Dernière mise à jour, le 23 juin 2018 à 12:01

JOSEPH KABILA S’ACCROCHE AU POUVOIR ALORS QUE LE CONGO S’EFFONDRE

Violentes pauses de prison, miliciens attaquant la ville, une économie en chute libre. Pour les habitants de Kinshasa, ils sont tous les symptômes de la même crise et de la faute du même homme: le président Joseph Kabila et son refus d’abandonner le pouvoir.

quote: Violentes pauses de prison, miliciens attaquant la ville, une économie en chute libre. Pour les Kinois, résidents de Kinshasa, la capitale de la République Démocratique du Congo, ils sont tous des symptômes de la même crise et de la faute du même homme: le président Joseph Kabila et son refus d’abandonner le pouvoir.

Après 16 ans à la barre, Kabila était censé tenir des élections et quitter son poste l’année dernière lorsque son second mandat et – en vertu de la constitution – a expiré. Au lieu de cela, il est resté en place.

Le 31 décembre, le pays étant à bout de bras, un accord a été conclu entre le gouvernement et une coalition de l’opposition connue sous le nom de Rassemblement. Il a déclaré que les élections se tiendront à la fin de 2017 et que Kabila ne se représentera pas pour un troisième mandat.

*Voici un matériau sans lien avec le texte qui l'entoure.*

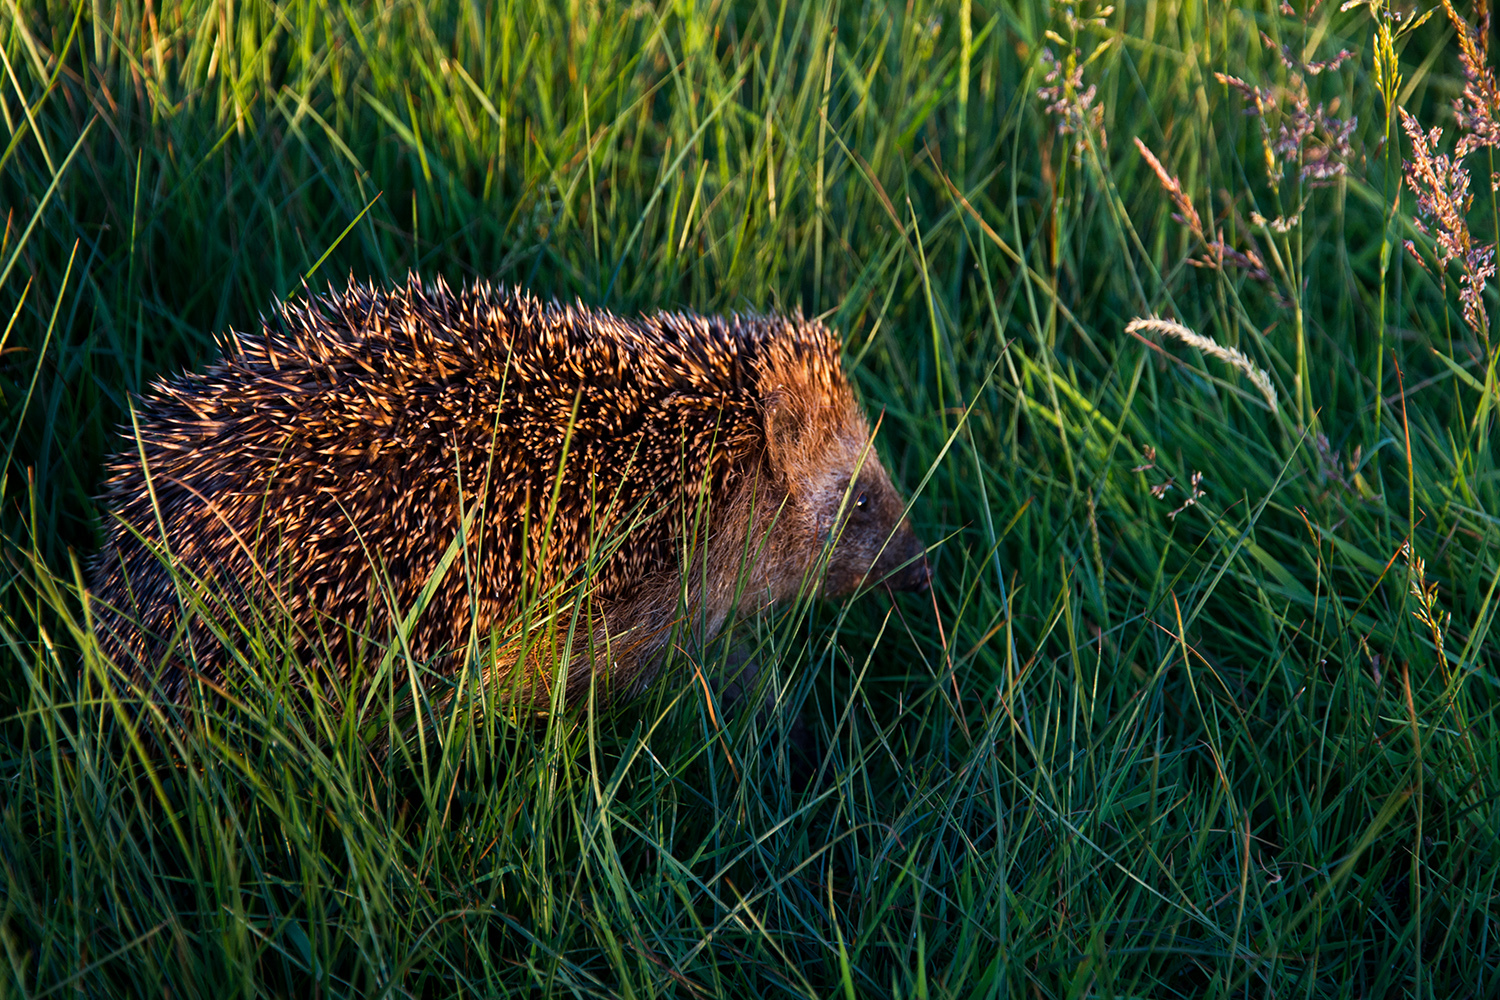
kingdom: Animalia
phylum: Chordata
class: Mammalia
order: Erinaceomorpha
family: Erinaceidae
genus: Erinaceus
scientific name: Erinaceus europaeus
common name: West european hedgehog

Mais trois mois avant l’expiration de l’accord, une date pour les élections reste à déterminer et Kabila reste au pouvoir, affamé dans son manoir présidentiel au-dessus du fleuve Congo, alors que le pays était ravagé par les guerres civiles dans les années 90 et au début des années 2000. s’écroule autour de lui.

« Les Congolais vivent comme des animaux dans notre propre pays », a déclaré Freddy Mulume, chauffeur de taxi moto âgé de 34 ans, lors d’une récente grève générale organisée par les partis d’opposition. « Nous souffrons tellement. »

Tirer la boîte sur la route (et dans le fleuve Congo)

quote: Au cœur de la stratégie actuelle de Kabila pour rester au pouvoir, il y a le contrôle de la Commission électorale nationale indépendante, ou CENI, l’organe chargé d’organiser des élections qui, selon les experts, sont indépendantes de leur nom.

« La CENI est considérée comme un acteur important dans les retards et l’exécution de la stratégie de Kabila », a déclaré Stephanie Wolters, analyste congolaise à l’Institute for Security Studies.

Dans son bureau du quartier doré de Gombe à Kinshasa, le porte-parole de la CENI, Jean-Pierre Kalamba, n’était pas d’accord. « La CENI est la commission électorale nationale indépendante selon la constitution congolaise », a-t-il dit. « Ceux qui en doutent, nous mettons à l’ignorance. »

Mais à ce jour, la commission n’a pas publié de calendrier électoral et fait face à une charge de travail vraiment décourageante, que plusieurs experts et observateurs électoraux de Kinshasa – qui ont tous requis l’anonymat – ont dit à IRIN de garder Kabila au pouvoir pour les années à venir.

D’abord, la CENI doit compléter le registre électoral. Alors que la plupart des électeurs sont maintenant inscrits, l’enregistrement ne fait que commencer dans les provinces du Kasaï et du Kasaï-Central déchirées par le conflit. Kalamba a indiqué que cela devrait se terminer en janvier, ce qui a déjà pris Kabila au-delà de la date limite du 31 décembre et renvoyé le Congo dans l’inconnu politique.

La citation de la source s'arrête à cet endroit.